Being the youngest of the three brothers, learning a sense of injustice became the quintessential tool to surviving sibling rivalry.

As a child I remember games of Monopoly where my eldest brother would convince me to trade away properties of the ever-craved orange set in return for the almost worthless brown set or a widely-useless utility company. Much to the protest of my parents and the wider audience he

would tell me that I was getting a “good deal” and that he was the only one telling me the truth.

Only later in the game would I rue the moment I had made such a poorly calculated decision, with all my properties mortgaged and my only remaining income derived from someone else’s chance landing on my water works.

Later on in my childhood, I recall reading Lemony Snicket’s 'A Series of Unfortunate Events' and marvelling at the injustice so frequently doled out on the Baudelaires - in particular, the phrase “people don’t always get what they deserve in this world”.

Then several years later I would read Orwell’s 1984 and consider the absurdities of Winston Smith’s initial role in the Ministry of Truth (including his doctoring of newspaper articles) and the unfolding of the illogical assertion that “two and two made five”.

It is now more than ever that these illogical injustices come to mind.

Jeremy Hunt’s assertion that junior doctors are getting a “good deal” reminds me of the injustice of many lost Monopoly games. His rampant twisting of figures (and indeed the way he is allowed to continue misleading the public) makes me feel like he himself could be just another Orwellian character working at the Ministry of Truth.

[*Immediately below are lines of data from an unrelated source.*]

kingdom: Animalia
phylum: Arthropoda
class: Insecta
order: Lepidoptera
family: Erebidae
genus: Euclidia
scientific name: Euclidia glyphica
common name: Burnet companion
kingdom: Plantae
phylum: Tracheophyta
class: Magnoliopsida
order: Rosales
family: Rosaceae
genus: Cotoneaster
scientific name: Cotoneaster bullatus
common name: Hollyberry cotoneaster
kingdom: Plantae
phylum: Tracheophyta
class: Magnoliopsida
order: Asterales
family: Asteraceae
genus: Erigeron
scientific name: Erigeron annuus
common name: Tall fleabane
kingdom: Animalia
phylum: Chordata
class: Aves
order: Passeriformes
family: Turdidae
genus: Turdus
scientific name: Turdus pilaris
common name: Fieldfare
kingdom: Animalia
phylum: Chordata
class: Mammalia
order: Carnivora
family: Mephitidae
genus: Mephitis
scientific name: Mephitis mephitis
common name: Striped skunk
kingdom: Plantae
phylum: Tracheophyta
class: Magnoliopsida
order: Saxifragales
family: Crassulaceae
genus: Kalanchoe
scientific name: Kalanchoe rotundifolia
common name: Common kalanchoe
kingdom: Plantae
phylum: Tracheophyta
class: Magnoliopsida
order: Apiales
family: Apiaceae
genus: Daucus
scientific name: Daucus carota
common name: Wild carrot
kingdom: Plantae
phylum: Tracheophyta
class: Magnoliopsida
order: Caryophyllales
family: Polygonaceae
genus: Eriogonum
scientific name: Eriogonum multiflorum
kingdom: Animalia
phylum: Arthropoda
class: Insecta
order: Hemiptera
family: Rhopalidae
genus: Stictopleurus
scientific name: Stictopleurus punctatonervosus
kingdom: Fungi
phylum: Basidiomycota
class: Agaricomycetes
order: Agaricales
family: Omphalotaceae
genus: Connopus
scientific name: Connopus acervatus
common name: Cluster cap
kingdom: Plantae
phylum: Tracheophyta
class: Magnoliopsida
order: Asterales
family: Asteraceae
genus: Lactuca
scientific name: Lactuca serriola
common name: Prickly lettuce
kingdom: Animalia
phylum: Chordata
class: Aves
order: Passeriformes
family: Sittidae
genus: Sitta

Furthermore his claim that 75 per cent of doctors will be better off on his new contract, that no one will lose any money and yet our pay package will remain neutral, sounds entirely reminiscent to me of “two and two makes five”.

As chaos unfolds before my eyes, I can see David Cameron’s next move: a pat on the back for Jeremy and a get out of jail free card. In other words, a promotion away from his current job as Health Secretary - and a new minister shuffled in who deems it is impossibly late to reverse the imposition of the dreaded junior doctor’s contract.

Memories of James Naughtie’s infamous Freudian spoonerism of “Jeremy Hunt” and “Culture Secretary” may now be a fading memory – but the sentiment remains very much there.